[Records taken from a dataset]
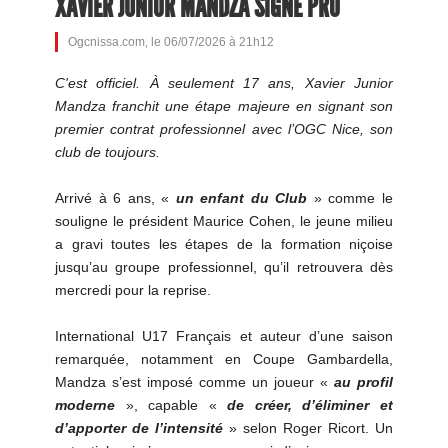
XAVIER JUNIOR MANDZA SIGNE PRO
Ogcnissa.com, le 06/07/2026 à 21h12
C'est officiel. À seulement 17 ans, Xavier Junior
Mandza franchit une étape majeure en signant son
premier contrat professionnel avec l’OGC Nice, son
club de toujours.
Arrivé à 6 ans, «
un enfant du Club
» comme le
souligne le président Maurice Cohen, le jeune milieu
a gravi toutes les étapes de la formation niçoise
jusqu’au groupe professionnel, qu’il retrouvera dès
mercredi pour la reprise.
International U17 Français et auteur d’une saison
remarquée, notamment en Coupe Gambardella,
Mandza s’est imposé comme un joueur «
au profil
moderne
», capable «
de créer, d’éliminer et
d’apporter de l’intensité
» selon Roger Ricort. Un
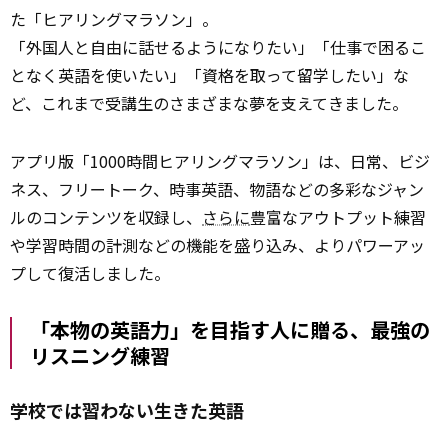
た「ヒアリングマラソン」。
「外国人と自由に話せるようになりたい」「仕事で困るこ
となく英語を使いたい」「資格を取って留学したい」な
ど、これまで受講生のさまざまな夢を支えてきました。
アプリ版「1000時間ヒアリングマラソン」は、日常、ビジ
ネス、フリートーク、時事英語、物語などの多彩なジャン
ルのコンテンツを収録し、
さらに
豊富なアウトプット練習
や学習時間の計測などの機能を盛り込み、よりパワーアッ
プして復活しました。
「本物の英語力」を目指す人に贈る、最強の
リスニング練習
学校では習わない生きた英語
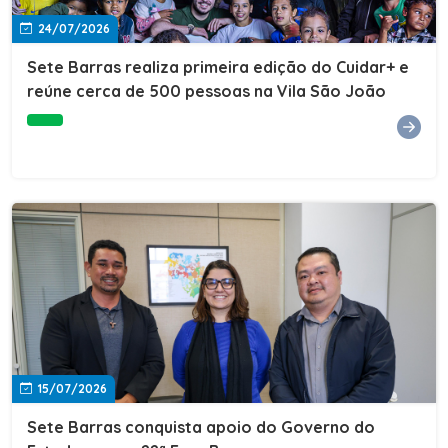
24/07/2026
Sete Barras realiza primeira edição do Cuidar+ e
reúne cerca de 500 pessoas na Vila São João
15/07/2026
Sete Barras conquista apoio do Governo do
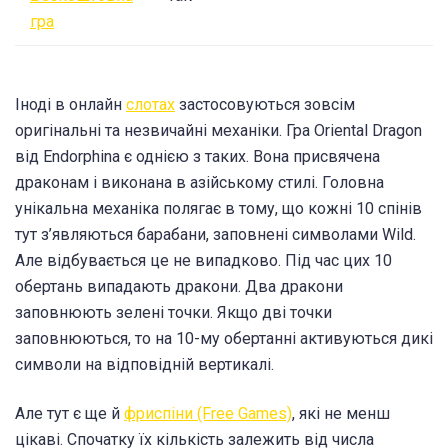
гра
Іноді в онлайн
слотах
застосовуються зовсім
оригінальні та незвичайні механіки. Гра Oriental Dragon
від Endorphina є однією з таких. Вона присвячена
драконам і виконана в азійському стилі. Головна
унікальна механіка полягає в тому, що кожні 10 спінів
тут з’являються барабани, заповнені символами Wild.
Але відбувається це не випадково. Під час цих 10
обертань випадають дракони. Два дракони
заповнюють зелені точки. Якщо дві точки
заповнюються, то на 10-му обертанні активуються дикі
символи на відповідній вертикалі.
Але тут є ще й
фриспіни (Free Games)
, які не менш
цікаві. Спочатку їх кількість залежить від числа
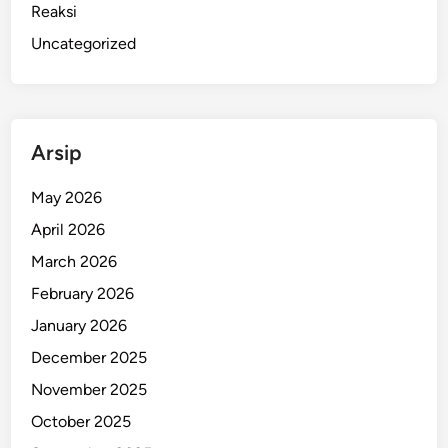
Reaksi
Uncategorized
Arsip
May 2026
April 2026
March 2026
February 2026
January 2026
December 2025
November 2025
October 2025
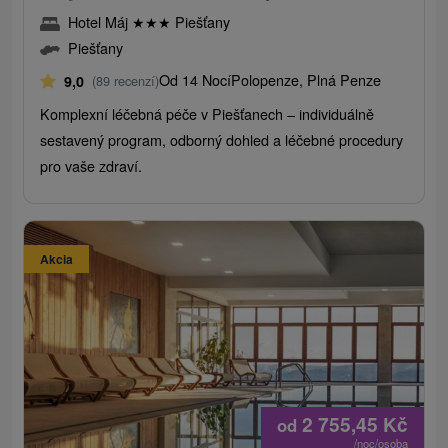
Hotel Máj
★
★
★
Piešťany
Piešťany
Od 14 Nocí
Polopenze, Plná Penze
9,0
(89 recenzí)
Komplexní léčebná péče v Piešťanech – individuálně
sestavený program, odborný dohled a léčebné procedury
pro vaše zdraví.
Akcia
2 755,45
Kč
od
/noc/osoba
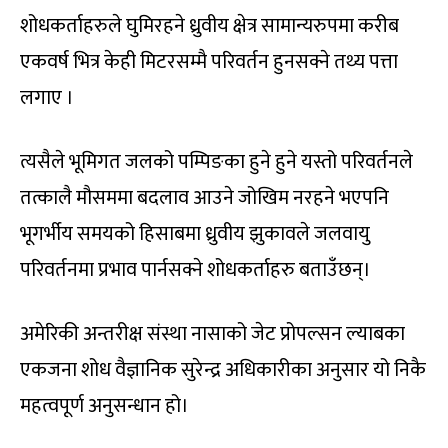
शोधकर्ताहरुले घुमिरहने ध्रुवीय क्षेत्र सामान्यरुपमा करीब
एकवर्ष भित्र केही मिटरसम्मै परिवर्तन हुनसक्ने तथ्य पत्ता
लगाए ।
त्यसैले भूमिगत जलको पम्पिङका हुने हुने यस्तो परिवर्तनले
तत्कालै मौसममा बदलाव आउने जोखिम नरहने भएपनि
भूगर्भीय समयको हिसाबमा ध्रुवीय झुकावले जलवायु
परिवर्तनमा प्रभाव पार्नसक्ने शोधकर्ताहरु बताउँछन्।
अमेरिकी अन्तरीक्ष संस्था नासाको जेट प्रोपल्सन ल्याबका
एकजना शोध वैज्ञानिक सुरेन्द्र अधिकारीका अनुसार यो निकै
महत्वपूर्ण अनुसन्धान हो।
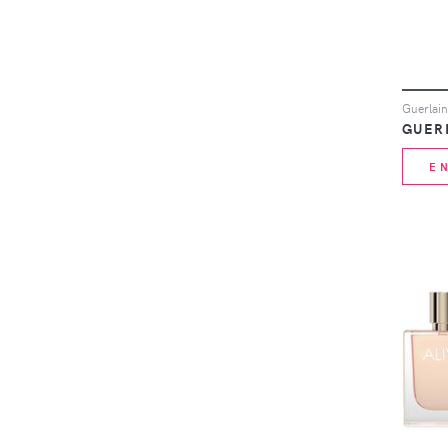
GUER
E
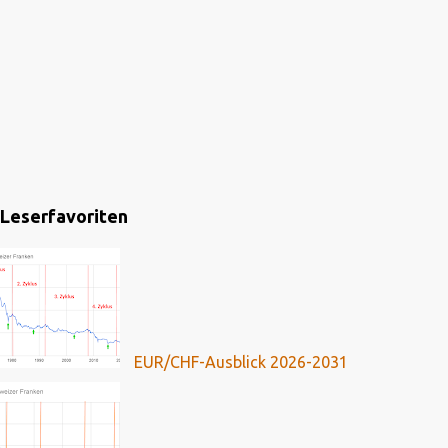
Leserfavoriten
EUR/CHF-Ausblick 2026-2031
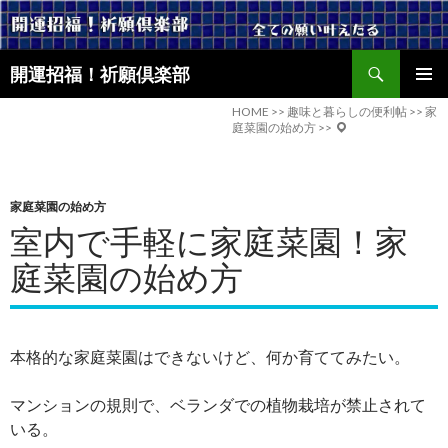
検
開運招福！祈願倶楽部
索
コ
メインメ
ン
HOME
>>
趣味と暮らしの便利帖
>>
家
ニュー
庭菜園の始め方
>>
テ
ン
ツ
へ
家庭菜園の始め方
ス
室内で手軽に家庭菜園！家
キ
ッ
庭菜園の始め方
プ
本格的な家庭菜園はできないけど、何か育ててみたい。
マンションの規則で、ベランダでの植物栽培が禁止されて
いる。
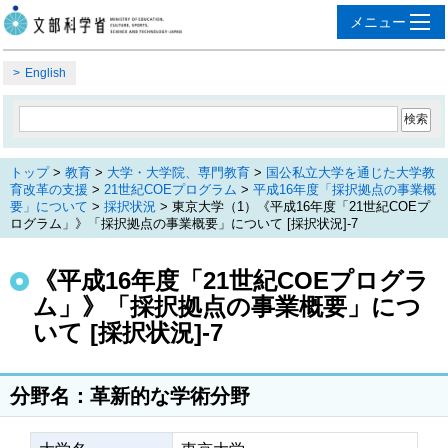
English
トップ
>
教育
>
大学・大学院、専門教育
>
国公私立大学を通じた大学教
育改革の支援
>
21世紀COEプログラム
>
平成16年度「採択拠点の事業概
要」について
>
採択状況
> 東京大学（1）《平成16年度「21世紀COEプ
ログラム」》「採択拠点の事業概要」について [採択状況]-7
《平成16年度「21世紀COEプログラ
ム」》「採択拠点の事業概要」につ
いて [採択状況]-7
分野名：革新的な学術分野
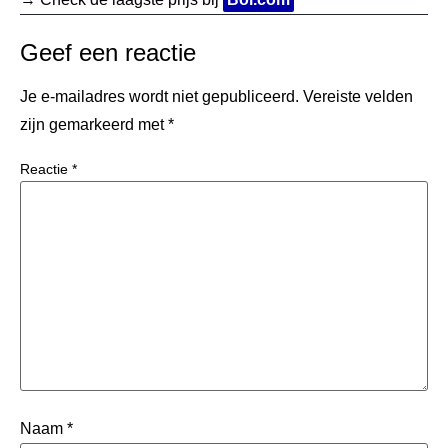
Geef een reactie
Je e-mailadres wordt niet gepubliceerd.
Vereiste velden
zijn gemarkeerd met
*
Reactie
*
Naam
*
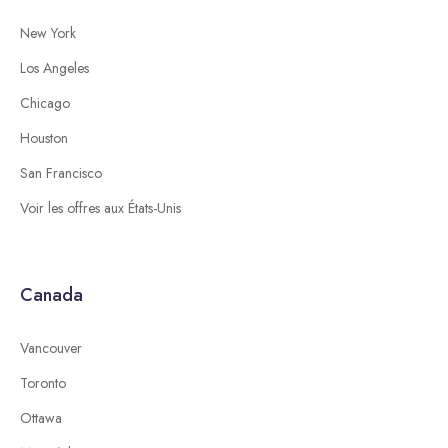
New York
Los Angeles
Chicago
Houston
San Francisco
Voir les offres aux États-Unis
Canada
Vancouver
Toronto
Ottawa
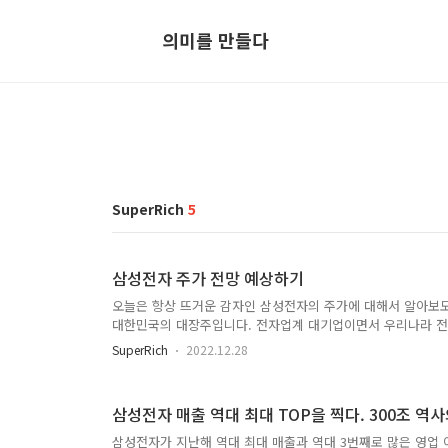
의미를 만들다
SuperRich
5
삼성전자 주가 전망 예상하기
오늘은 항상 뜨거운 감자인 삼성전자의 주가에 대해서 알아보
대한민국의 대장주입니다. 전자업계 대기업이면서 우리나라 전
을 하고 있죠. 이런 대기업 삼성전자가 자칫 삐끗이라도 하면 
SuperRich
2022.12.28
내린 현재의 주가에 대해서 오르기만을 바라는 분들이 많을 것
니다. 글 목차 우리나라 대장주, 삼성전자 이제는 오를 것인가
투자의견을 '매수'로 유지하나 목표주가를 8만원에서 7만500
삼성전자 매출 역대 최대 TOP을 찍다. 300조 역
전망치를 낮춤에 따라 목표주가를 낮췄지만 향후 주가가 더 하락
삼성전자가 지난해 역대 최대 매출과 역대 3번째로 많은 영업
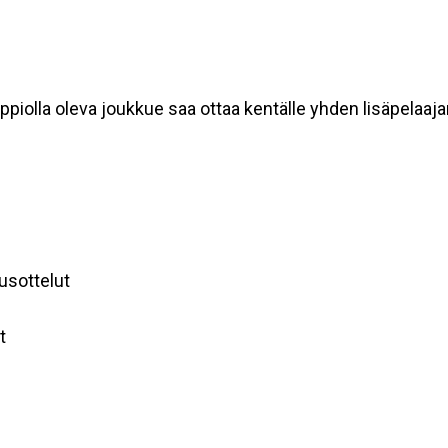
 tappiolla oleva joukkue saa ottaa kentälle yhden lisäpela
tusottelut
t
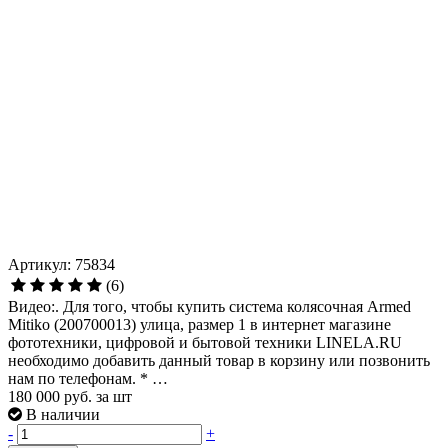
Артикул: 75834
(6)
Видео:. Для того, чтобы купить система колясочная Armed
Mitiko (200700013) улица, размер 1 в интернет магазине
фототехники, цифровой и бытовой техники LINELA.RU
необходимо добавить данный товар в корзину или позвонить
нам по телефонам. * …
180 000
руб. за шт
В наличии
-
+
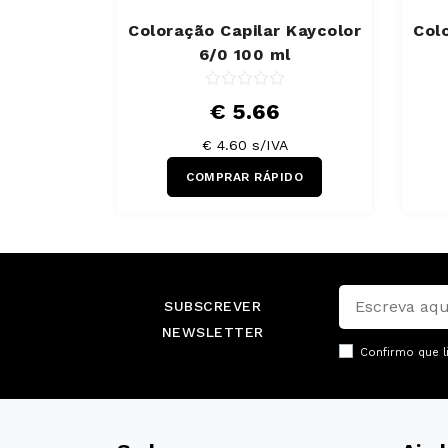
Coloração Capilar Kaycolor
Col
6/0 100 ml
€ 5.66
€ 4.60 s/IVA
COMPRAR RÁPIDO
SUBSCREVER
NEWSLETTER
Confirmo que l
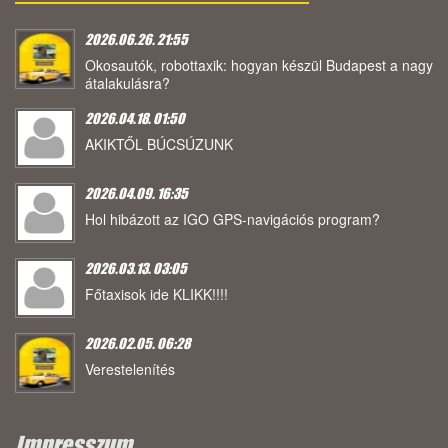
2026.06.26. 21:55
Okosautók, robottaxik: hogyan készül Budapest a nagy
átalakulásra?
2026.04.18. 01:50
AKIKTŐL BÚCSÚZUNK
2026.04.09. 16:35
Hol hibázott az IGO GPS-navigációs program?
2026.03.13. 03:05
Főtaxisok ide KLIKK!!!!
2026.02.05. 06:28
Verestelenítés
Impresszum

▸ Your assignment
Rename "Sete Barras" to "Sete Lagoas" wherever it occurs in the listing, and keep every other line unchanged. Leave the pictures out of your answer.

▸ Written response
XAVIER JUNIOR MANDZA SIGNE PRO
Ogcnissa.com, le 06/07/2026 à 21h12
C'est officiel. À seulement 17 ans, Xavier Junior
Mandza franchit une étape majeure en signant son
premier contrat professionnel avec l’OGC Nice, son
club de toujours.
Arrivé à 6 ans, «
un enfant du Club
» comme le
souligne le président Maurice Cohen, le jeune milieu
a gravi toutes les étapes de la formation niçoise
jusqu’au groupe professionnel, qu’il retrouvera dès
mercredi pour la reprise.
International U17 Français et auteur d’une saison
remarquée, notamment en Coupe Gambardella,
Mandza s’est imposé comme un joueur «
au profil
moderne
», capable «
de créer, d’éliminer et
d’apporter de l’intensité
» selon Roger Ricort. Un
た「ヒアリングマラソン」。
「外国人と自由に話せるようになりたい」「仕事で困るこ
となく英語を使いたい」「資格を取って留学したい」な
ど、これまで受講生のさまざまな夢を支えてきました。
アプリ版「1000時間ヒアリングマラソン」は、日常、ビジ
ネス、フリートーク、時事英語、物語などの多彩なジャン
ルのコンテンツを収録し、
さらに
豊富なアウトプット練習
や学習時間の計測などの機能を盛り込み、よりパワーアッ
プして復活しました。
「本物の英語力」を目指す人に贈る、最強の
リスニング練習
学校では習わない生きた英語
24/07/2026
Sete Lagoas realiza primeira edição do Cuidar+ e
reúne cerca de 500 pessoas na Vila São João
15/07/2026
Sete Lagoas conquista apoio do Governo do
гра
Іноді в онлайн
слотах
застосовуються зовсім
оригінальні та незвичайні механіки. Гра Oriental Dragon
від Endorphina є однією з таких. Вона присвячена
драконам і виконана в азійському стилі. Головна
унікальна механіка полягає в тому, що кожні 10 спінів
тут з’являються барабани, заповнені символами Wild.
Але відбувається це не випадково. Під час цих 10
обертань випадають дракони. Два дракони
заповнюють зелені точки. Якщо дві точки
заповнюються, то на 10-му обертанні активуються дикі
символи на відповідній вертикалі.
Але тут є ще й
фриспіни (Free Games)
, які не менш
цікаві. Спочатку їх кількість залежить від числа
Reaksi
Uncategorized
Arsip
May 2026
April 2026
March 2026
February 2026
January 2026
December 2025
November 2025
October 2025
Hotel Máj
★
★
★
Piešťany
Piešťany
Od 14 Nocí
Polopenze, Plná Penze
9,0
(89 recenzí)
Komplexní léčebná péče v Piešťanech – individuálně
sestavený program, odborný dohled a léčebné procedury
pro vaše zdraví.
Akcia
2 755,45
Kč
od
/noc/osoba
शोधकर्ताहरुले घुमिरहने ध्रुवीय क्षेत्र सामान्यरुपमा करीब
एकवर्ष भित्र केही मिटरसम्मै परिवर्तन हुनसक्ने तथ्य पत्ता
लगाए ।
त्यसैले भूमिगत जलको पम्पिङका हुने हुने यस्तो परिवर्तनले
तत्कालै मौसममा बदलाव आउने जोखिम नरहने भएपनि
भूगर्भीय समयको हिसाबमा ध्रुवीय झुकावले जलवायु
परिवर्तनमा प्रभाव पार्नसक्ने शोधकर्ताहरु बताउँछन्।
अमेरिकी अन्तरीक्ष संस्था नासाको जेट प्रोपल्सन ल्याबका
एकजना शोध वैज्ञानिक सुरेन्द्र अधिकारीका अनुसार यो निकै
महत्वपूर्ण अनुसन्धान हो।
GUER
E
Leserfavoriten
EUR/CHF-Ausblick 2026-2031
検
開運招福！祈願倶楽部
索
コ
メインメ
ン
HOME
>>
趣味と暮らしの便利帖
>>
家
ニュー
庭菜園の始め方
>>
テ
ン
ツ
へ
家庭菜園の始め方
ス
室内で手軽に家庭菜園！家
キ
ッ
庭菜園の始め方
プ
本格的な家庭菜園はできないけど、何か育ててみたい。
マンションの規則で、ベランダでの植物栽培が禁止されて
いる。
English
トップ
>
教育
>
大学・大学院、専門教育
>
国公私立大学を通じた大学教
育改革の支援
>
21世紀COEプログラム
>
平成16年度「採択拠点の事業概
要」について
>
採択状況
> 東京大学（1）《平成16年度「21世紀COEプ
ログラム」》「採択拠点の事業概要」について [採択状況]-7
《平成16年度「21世紀COEプログラ
ム」》「採択拠点の事業概要」につ
いて [採択状況]-7
分野名：革新的な学術分野
Geef een reactie
Je e-mailadres wordt niet gepubliceerd.
Vereiste velden
zijn gemarkeerd met
*
Reactie
*
Naam
*
New York
Los Angeles
Chicago
Houston
San Francisco
Voir les offres aux États-Unis
Canada
Vancouver
Toronto
Ottawa
의미를 만들다
SuperRich
5
삼성전자 주가 전망 예상하기
오늘은 항상 뜨거운 감자인 삼성전자의 주가에 대해서 알아보
대한민국의 대장주입니다. 전자업계 대기업이면서 우리나라 전
을 하고 있죠. 이런 대기업 삼성전자가 자칫 삐끗이라도 하면 
SuperRich
2022.12.28
내린 현재의 주가에 대해서 오르기만을 바라는 분들이 많을 것
니다. 글 목차 우리나라 대장주, 삼성전자 이제는 오를 것인가
투자의견을 '매수'로 유지하나 목표주가를 8만원에서 7만500
삼성전자 매출 역대 최대 TOP을 찍다. 300조 역
전망치를 낮춤에 따라 목표주가를 낮췄지만 향후 주가가 더 하락
삼성전자가 지난해 역대 최대 매출과 역대 3번째로 많은 영업
 tappiolla oleva joukkue saa ottaa kentälle yhden lisäpela
tusottelut
t
Артикул: 75834
(6)
Видео:. Для того, чтобы купить система колясочная Armed
Mitiko (200700013) улица, размер 1 в интернет магазине
фототехники, цифровой и бытовой техники LINELA.RU
необходимо добавить данный товар в корзину или позвонить
нам по телефонам. * …
180 000
руб. за шт
В наличии
-
+
Coloração Capilar Kaycolor
Col
6/0 100 ml
€ 5.66
€ 4.60 s/IVA
COMPRAR RÁPIDO
SUBSCREVER
NEWSLETTER
Confirmo que l
2026.06.26. 21:55
Okosautók, robottaxik: hogyan készül Budapest a nagy
átalakulásra?
2026.04.18. 01:50
AKIKTŐL BÚCSÚZUNK
2026.04.09. 16:35
Hol hibázott az IGO GPS-navigációs program?
2026.03.13. 03:05
Főtaxisok ide KLIKK!!!!
2026.02.05. 06:28
Verestelenítés
Impresszum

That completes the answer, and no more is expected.